▸ Extrait du document

▼▼▼

Votre build met-il plus de temps à finir que votre café ne met à refroidir ? Cette simple question résume la pression quotidienne des équipes de développement : dépendances tentaculaires, livraisons continues qui s’enrayent et correctifs qui se propagent moins vite que les bugs. Quand le dépôt devient un goulot d’étranglement, le choix entre monorepo et polyrepo n’est plus un détail technique, c’est une décision stratégique.

Dans les projets modernes, la structure du dépôt agit comme une charpente invisible. Elle détermine la scalabilité de la base de code, la fluidité de la collaboration et la vitesse de mise en production. Mal pensée, elle gonfle les coûts, ralentit les releases et mine la motivation des développeurs.

Cet article vous guidera pas à pas. Vous allez découvrir les forces et faiblesses réelles des monorepos et des polyrepos, les critères pratiques pour trancher ou combiner  ces approches, ainsi que les outils capables de maintenir la vélocité lorsque votre codebase grandit. L’objectif : rendre vos builds aussi rapides qu’un espresso corsé.

Monorepos : Code centralisé pour plusieurs projets

Définition et principe de fonctionnement

Un monorepo est un dépôt unique qui regroupe plusieurs projets indépendants. On parle aussi de dépôt monolithique. Tout le code partage l’historique Git, la configuration et les mêmes workflows CI/CD.

▲▲▲

▸ Objectif 1
Recopiez le passage de l'article sur les monorepos et les polyrepos en commençant par « Définition et principe » et en allant jusqu'à « mêmes workflows CI/CD. ».
▸ Objectif 2
Répondez aux questions suivantes à partir de l'article sur les monorepos et les polyrepos.
(a) Dans les projets modernes, qu'est-ce qui agit comme une charpente invisible ?
(b) Quel autre nom l'article donne-t-il au monorepo ?
(c) À quoi l'article veut-il que les builds ressemblent en rapidité ?
▸ Objectif 3
Rédigez la suite de l'article sur les monorepos et les polyrepos en partant de sa dernière phrase.

▸ Extrait de données
▼▼▼

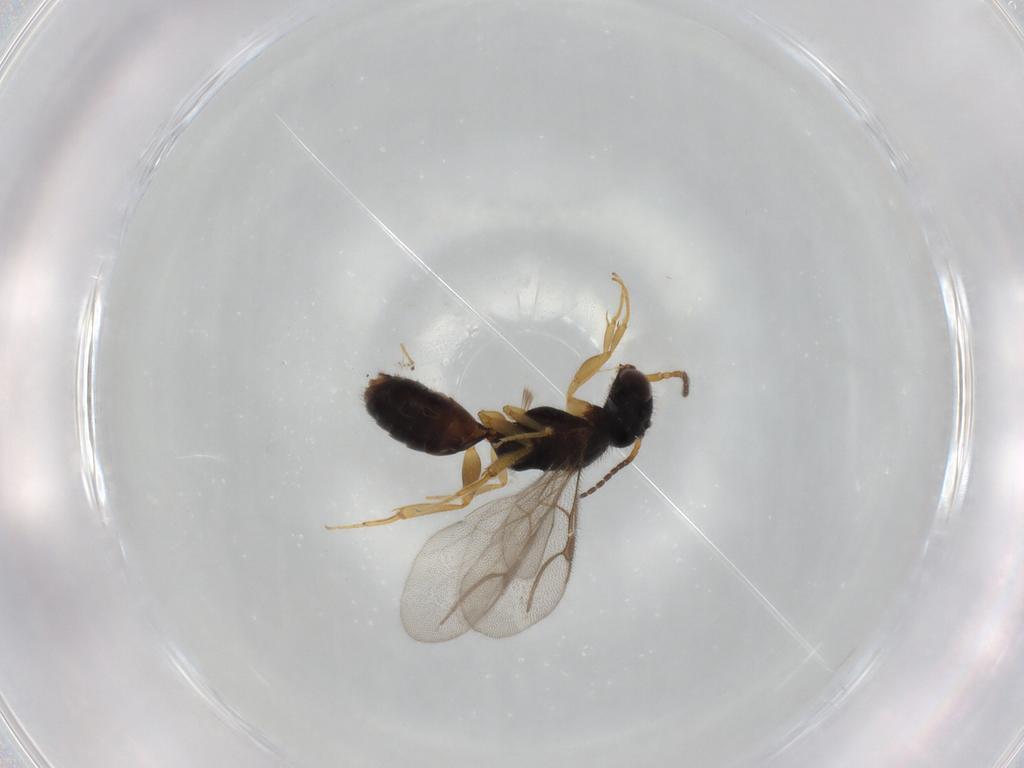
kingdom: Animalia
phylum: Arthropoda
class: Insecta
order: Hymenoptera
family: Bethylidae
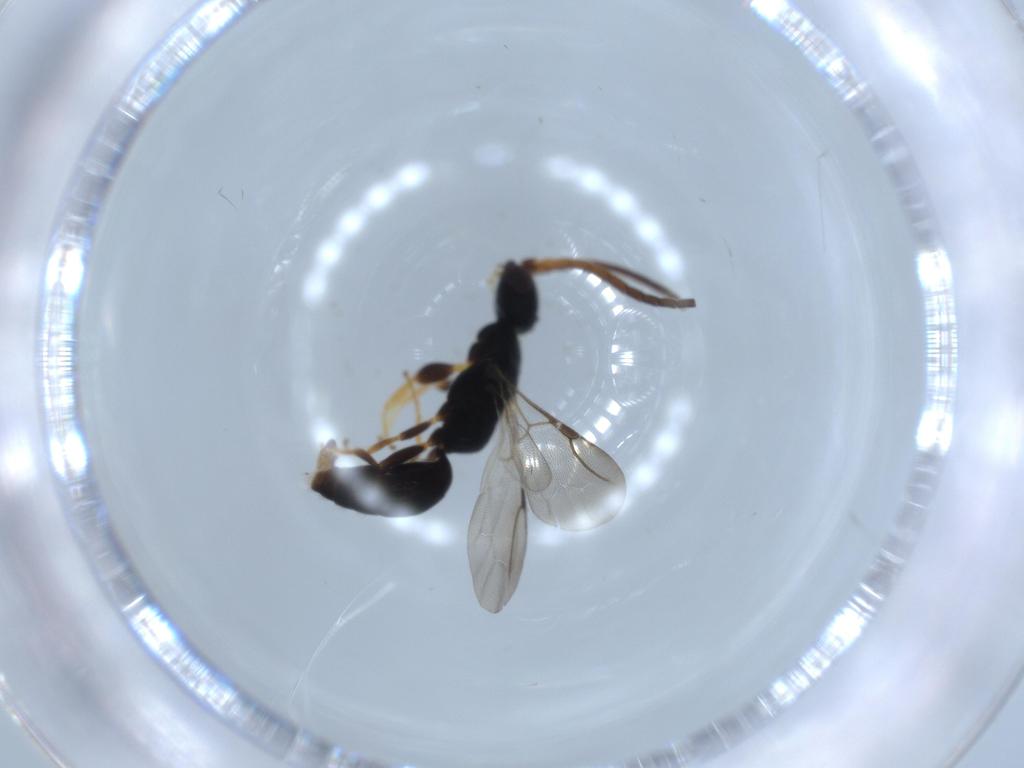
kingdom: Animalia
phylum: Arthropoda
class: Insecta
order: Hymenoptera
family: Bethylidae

▲▲▲
▼▼▼

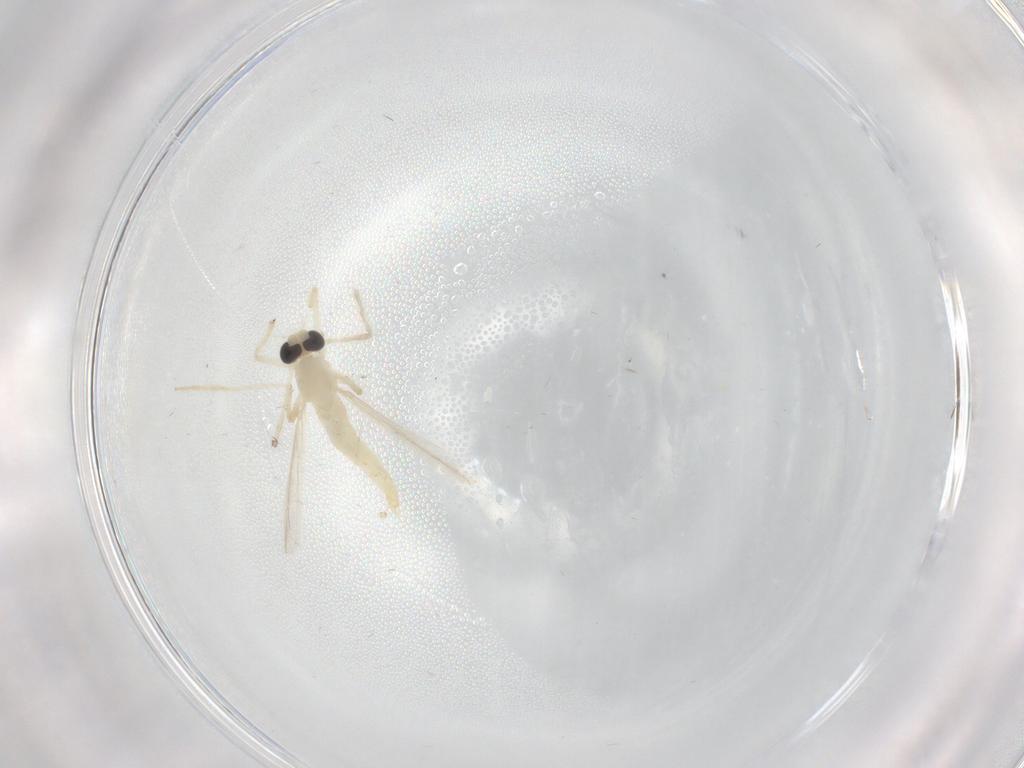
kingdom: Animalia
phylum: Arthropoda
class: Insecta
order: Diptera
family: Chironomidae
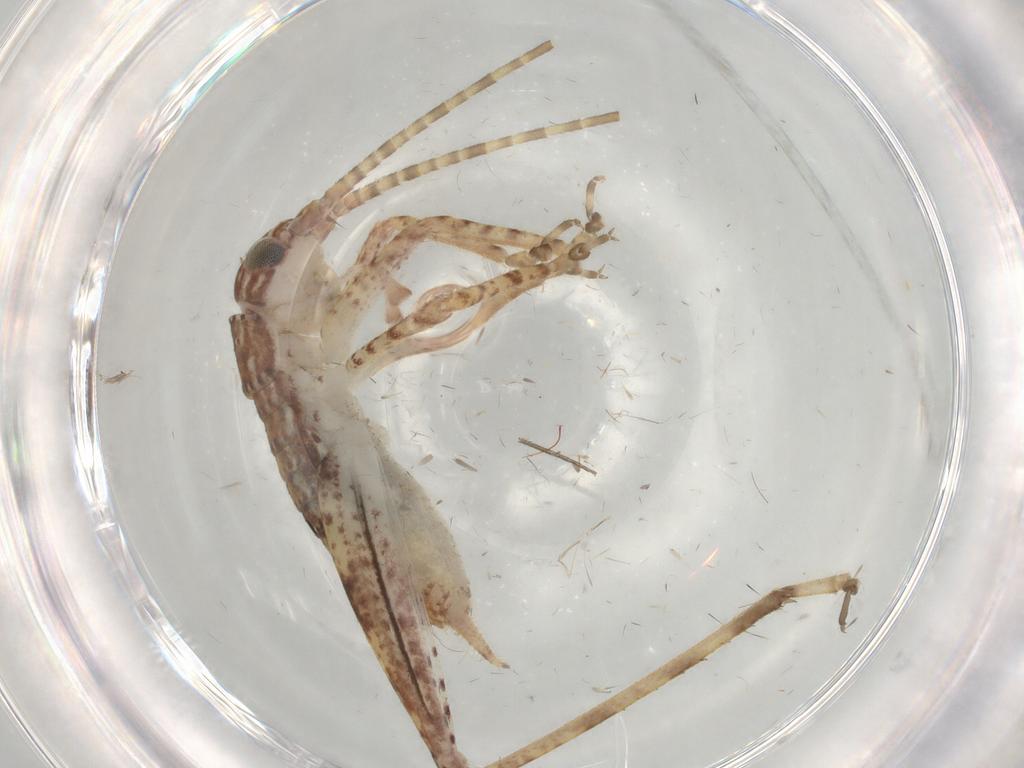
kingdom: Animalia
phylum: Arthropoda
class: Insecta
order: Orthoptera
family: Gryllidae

▲▲▲

▸ Résultat attendu 1
Définition et principe de fonctionnement

Un monorepo est un dépôt unique qui regroupe plusieurs projets indépendants. On parle aussi de dépôt monolithique. Tout le code partage l’historique Git, la configuration et les mêmes workflows CI/CD.

▸ Résultat attendu 2
(a) La structure du dépôt.
(b) Le dépôt monolithique.
(c) À un espresso corsé.

▸ Résultat attendu 3
Chaque dossier représente un service, une application ou une bibliothèque commune. Les commits peuvent modifier plusieurs modules sans changer de dépôt, ce qui réduit la friction entre équipes. Des outils comme Bazel, Nx ou Turborepo gèrent les builds incrémentaux et exploitent un cache distribué pour maintenir des temps de compilation rapides, même en 2025.

Exemple d’organisation combinant monorepo et multi-repos : plusieurs dépôts spécifiques (Android10, Android11, iOS, Web-Rails, Frontend) contribuent à un dépôt principal centralisé (Monorepo). Ce modèle hybride permet de partager du code commun tout en maintenant certains composants dans des dépôts séparés pour plus de flexibilité et de contrôle.

Cas d’usage typiques

  • Tech giants : Google et Meta pilotent des millions de fichiers dans un monorepo pour assurer cohérence et réutilisation de code. 
  • Produits centrés : une seule équipe peut refactoriser l’ensemble du produit sans jongler entre plusieurs dépôts.
  • Design system : les composants UI, la documentation et les tests restent toujours en phase avec les applications clientes. 
  • Microservices couplés : quand les services évoluent ensemble, un correctif global se fait en une seule pull-request et un pipeline unifié.

Les avantages des monorepos

Partage de code et factorisation des dépendances

Centraliser tout le code réduit les duplications : les bibliothèques communes vivent dans un seul dossier, accessibles à chaque service. Les versions restent synchronisées, les correctifs critiques ne se perdent plus dans la nature.

Cette visibilité globale encourage la réutilisation. Un composant React ou une fonction d’authentification devient un point unique de vérité, supprimant les « copier-coller » risqués et les écarts de comportement entre projets.

Réalisation de changements transverses plus facilement

Un monorepo permet des commits atomiques : vous corrigez une API, mettez à jour tous les services dans la même PR, et vos tests s’exécutent d’un bloc. Plus besoin de coordonner dix dépôts pour un simple renommage.

Les outils modernes (Nx, Bazel, Turborepo) calculent quels projets sont « affectés » et ne reconstruisent que ceux-là. Les refactors globaux se propagent donc vite, sans faire exploser le temps de build.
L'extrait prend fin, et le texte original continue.